_STATED EXERCISE 1_.
Translate this sentence from the excerpt on network system configuration into Spanish: "The memory management system 116 will be discussed in more detail in connection with FIG. 3 below."

_EXTRACT PROVIDED_.
--- BEGIN ---

In another example, the connection to the network 104 is a Wireless Fidelity (e.g., Wi-Fi, IEEE 802.11x type) connection, a Worldwide Interoperability for Microwave Access (WiMAX) connection, or another type of wireless data connection. In such an example, the network 104 includes one or more wireless access points coupled to a local area network (LAN), a wide area network (WAN), the Internet, or another packet-switched data network. In yet another example, the connection to the network 104 is a wired connection (e.g., an Ethernet link) and the network 104 is a LAN, a WAN, the Internet, or another packet-switched data network. Accordingly, a variety of different configurations are expressly contemplated.
Turning specifically to the network system 102, an application programing interface (API) server 110 and a web server 112 are coupled to and provide programmatic and web interfaces respectively to one or more networking servers 114. The networking server(s) 114 host various systems including a memory management system 116, which comprises a plurality of components and which can be embodied as hardware, software, firmware, or any combination thereof. The networking server(s) 114 are, in turn, coupled to one or more database servers 118 that facilitate access to one or more storage repositories or data storage 120. The data storage 120 is a storage device storing, for example, user accounts including user profiles of users of the network system 102.
The memory management system 116 is configured to adaptively tune kswapd, and more particularly, tune reclaim size of zone and reclaim amount of zone parameters. The memory management system 116 will be discussed in more detail in connection with FIG. 3 below.
In example implementations, any of the systems, devices, or networks (collectively referred to as “components”) shown in, or associated with, FIG. 1 may be, include, or otherwise be implemented in a special-purpose (e.g., specialized or otherwise non-generic) computer that has been modified (e.g., configured or programmed by software, such as one or more software modules of an application, operating system, firmware, middleware, or other program) to perform one or more of the functions described herein for that system, device, or machine. For example, a special-purpose computer system able to implement any one or more of the methodologies described herein is discussed below with respect to FIG. 6, and such a special-purpose computer is a means for performing any one or more of the methodologies discussed herein. Within the technical field of such special-purpose computers, a special-purpose computer that has been modified by the structures discussed herein to perform the functions discussed herein is technically improved compared to other computers that lack the structures discussed herein or are otherwise unable to perform the functions discussed herein. Accordingly, a special-purpose machine configured according to the systems and methods discussed herein provides an improvement to the technology of similar machines.
Moreover, any of the components illustrated in FIG. 1 or their functions may be combined, or the functions described herein for any single component may be subdivided among multiple components. Additionally, any number of Android devices 106 may be embodied within the network environment 100. While only a single network system 102 is shown, alternative implementations contemplate having more than one network system 102 (e.g., each localized to a particular region) to perform the operations discussed herein.

--- END ---

_MATERIAL_.
--- BEGIN ---

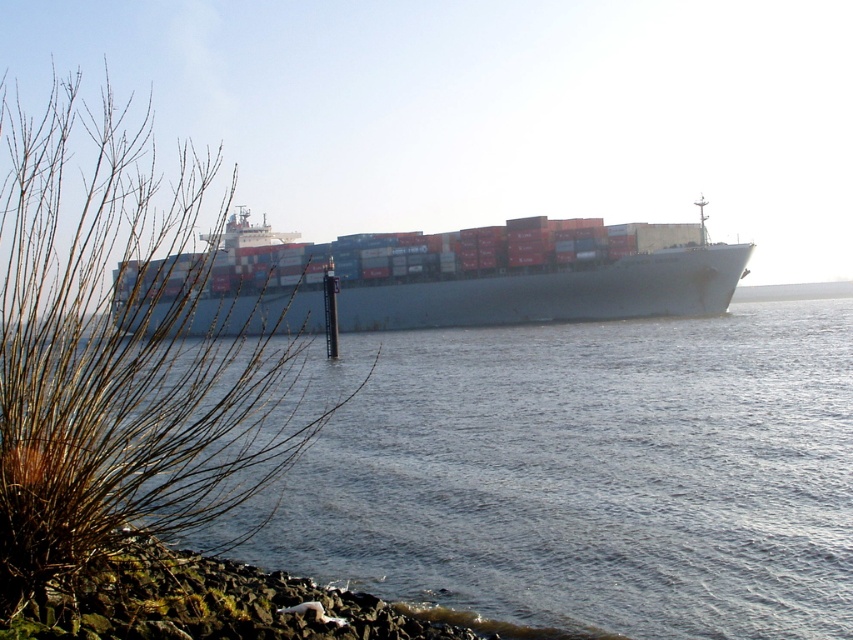
Who is taller, gray water at center or blue matte container ship at center?

Standing taller between the two is blue matte container ship at center.

Describe the element at coordinates (593, 474) in the screenshot. I see `gray water at center` at that location.

What do you see at coordinates (593, 474) in the screenshot?
I see `gray water at center` at bounding box center [593, 474].

The height and width of the screenshot is (640, 853). I want to click on gray water at center, so click(593, 474).

Is the position of brown dry grass at left more distant than that of blue matte container ship at center?

Yes, it is behind blue matte container ship at center.

Between point (3, 408) and point (479, 237), which one is positioned in front?

Point (3, 408) is in front.

I want to click on brown dry grass at left, so click(x=119, y=355).

Is gray water at center further to camera compared to brown dry grass at left?

Yes, gray water at center is behind brown dry grass at left.

Is point (364, 520) behind point (134, 483)?

Yes, it is.

Locate an element on the screen. This screenshot has height=640, width=853. gray water at center is located at coordinates (593, 474).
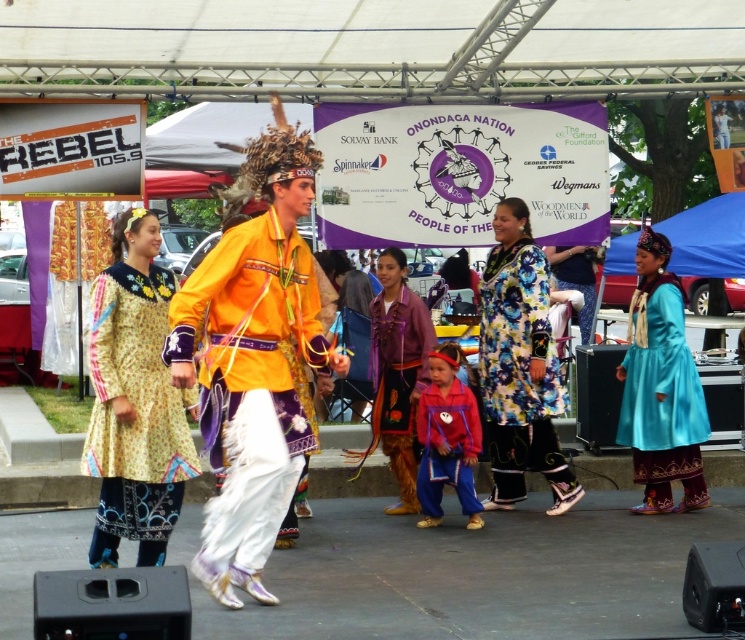
Question: In this image, where is floral fabric dress at center located relative to matte red jacket at center?

Choices:
 (A) left
 (B) right

Answer: (B)

Question: Is floral fabric dress at center below matte purple dress at center?

Choices:
 (A) yes
 (B) no

Answer: (B)

Question: Which point is closer to the camera?

Choices:
 (A) matte purple dress at center
 (B) yellow satin shirt at center
 (C) floral fabric dress at center

Answer: (B)

Question: Based on their relative distances, which object is farther from the yellow floral dress at center?

Choices:
 (A) turquoise satin dress at lower right
 (B) yellow satin shirt at center
 (C) matte purple dress at center
 (D) floral fabric dress at center

Answer: (A)

Question: Is yellow floral dress at center to the right of turquoise satin dress at lower right from the viewer's perspective?

Choices:
 (A) no
 (B) yes

Answer: (A)

Question: Which is farther from the floral fabric dress at center?

Choices:
 (A) matte red jacket at center
 (B) turquoise satin dress at lower right
 (C) yellow satin shirt at center
 (D) yellow floral dress at center

Answer: (D)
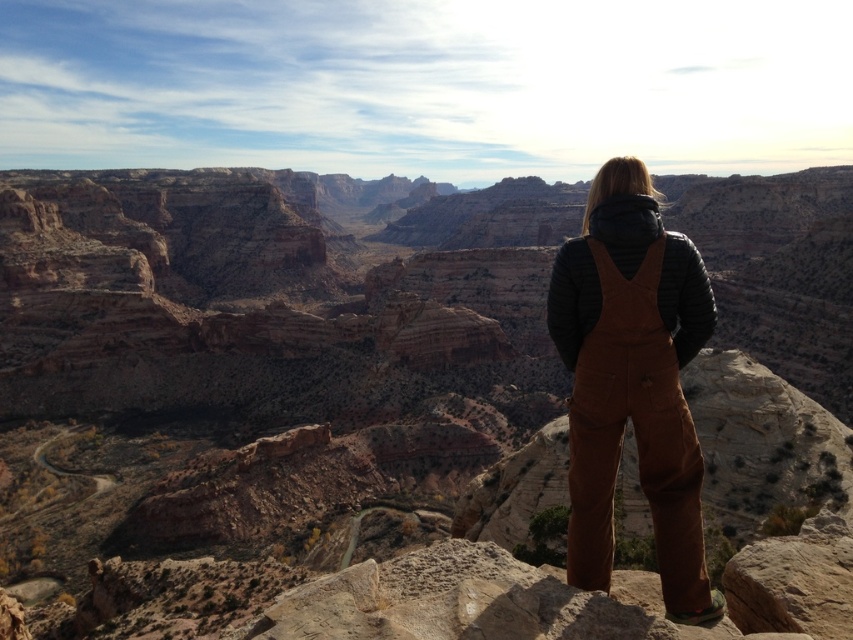
You are standing at the edge of the canyon and want to take a photo that includes both the person and a distant landmark. The person is at point (33, 340), and the landmark is at point (704, 564). Which point is closer to you, the photographer?

Point (33, 340) is closer to you than point (704, 564) because it is further to the camera, meaning it appears nearer in the image.

You are a hiker who wants to cross the brown rock canyon at center. You have a rope that is exactly the same length as the brown cotton overalls at center. Will the rope be long enough to cross the canyon?

The brown rock canyon at center is wider than the brown cotton overalls at center, so the rope, which is the same length as the overalls, will not be long enough to cross the canyon.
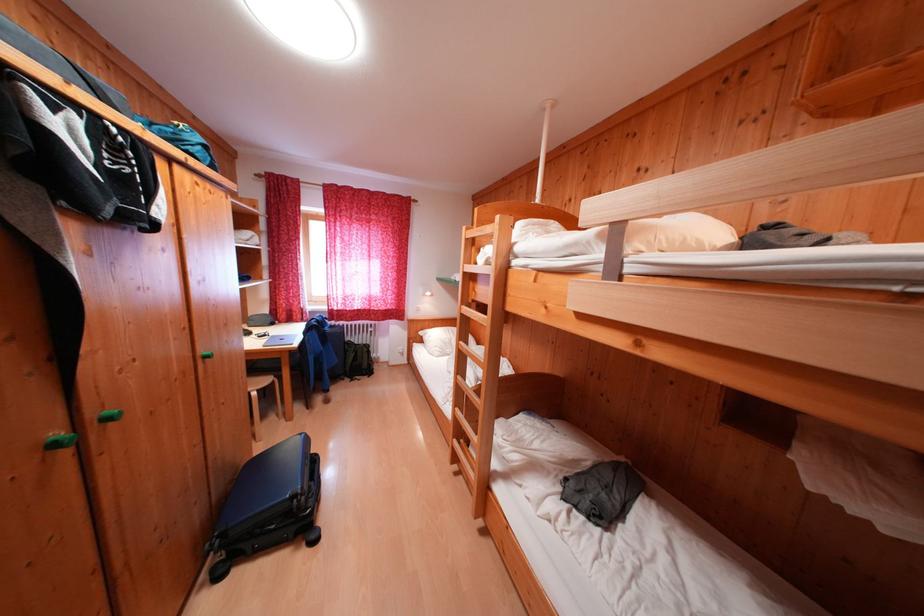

--- END ---

_STATED EXERCISE 2_.
In the records, echo the part that opens with the line containing "Question: Is yellow" and closes with the line containing "You are a hiker", keeping both of those lines. Leave the pictures out of your answer.

_TASK ANSWER 1_.
El sistema de gestión de memoria 116 se analizará con más detalle en relación con la FIG. 3 más adelante.

_TASK ANSWER 2_.
Question: Is yellow floral dress at center to the right of turquoise satin dress at lower right from the viewer's perspective?

Choices:
 (A) no
 (B) yes

Answer: (A)

Question: Which is farther from the floral fabric dress at center?

Choices:
 (A) matte red jacket at center
 (B) turquoise satin dress at lower right
 (C) yellow satin shirt at center
 (D) yellow floral dress at center

Answer: (D)
You are standing at the edge of the canyon and want to take a photo that includes both the person and a distant landmark. The person is at point (33, 340), and the landmark is at point (704, 564). Which point is closer to you, the photographer?

Point (33, 340) is closer to you than point (704, 564) because it is further to the camera, meaning it appears nearer in the image.

You are a hiker who wants to cross the brown rock canyon at center. You have a rope that is exactly the same length as the brown cotton overalls at center. Will the rope be long enough to cross the canyon?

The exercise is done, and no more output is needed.